Exactly the lines from the line containing "index tip: (271, 324)" through the last line of the entries below should appear in the answer, reproduced verbatim.

Collected data:
- Opening Delimiter -

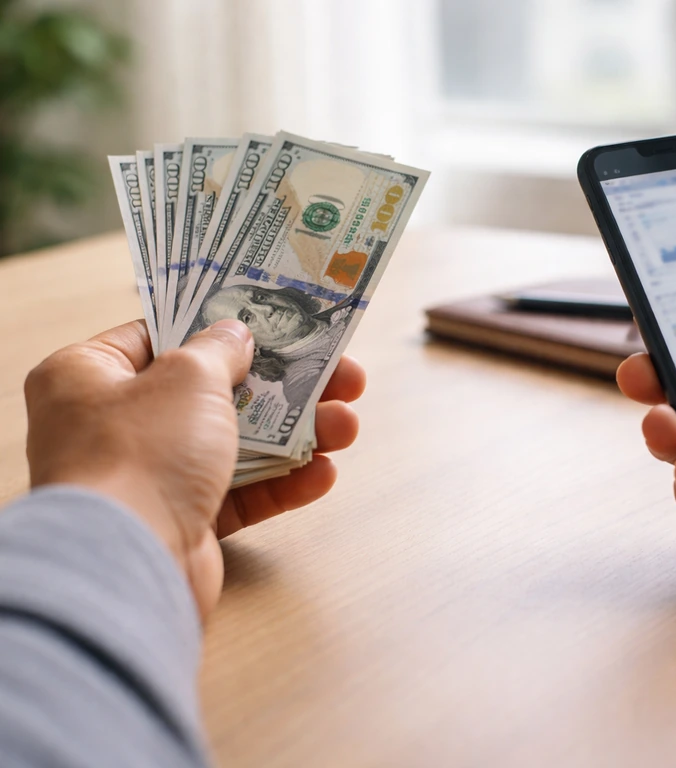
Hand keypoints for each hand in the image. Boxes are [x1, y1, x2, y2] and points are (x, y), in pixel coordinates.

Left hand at [24, 319, 364, 617]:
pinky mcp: (179, 522)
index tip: (271, 324)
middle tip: (337, 378)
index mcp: (87, 376)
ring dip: (294, 435)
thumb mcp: (187, 377)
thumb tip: (234, 335)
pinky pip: (237, 494)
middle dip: (280, 387)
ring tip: (346, 425)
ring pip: (233, 445)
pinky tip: (324, 473)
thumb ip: (217, 349)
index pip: (158, 337)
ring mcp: (146, 478)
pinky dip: (279, 484)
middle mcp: (110, 425)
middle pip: (212, 393)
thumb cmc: (141, 453)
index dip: (218, 328)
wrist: (126, 562)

- Closing Delimiter -

Your solution ::
index tip: (271, 324)
middle tip: (337, 378)
index mcp: (87, 376)
ring dip: (294, 435)
thumb mcp: (187, 377)
thumb tip: (234, 335)
pinky pip: (237, 494)
middle dip: (280, 387)
ring tip: (346, 425)
ring pip: (233, 445)
pinky tip: (324, 473)
thumb ip: (217, 349)
index pip: (158, 337)
ring mcp: (146, 478)
pinky dip: (279, 484)
middle mcp: (110, 425)
middle pip: (212, 393)
thumb cmc: (141, 453)
index dip: (218, 328)
wrist: (126, 562)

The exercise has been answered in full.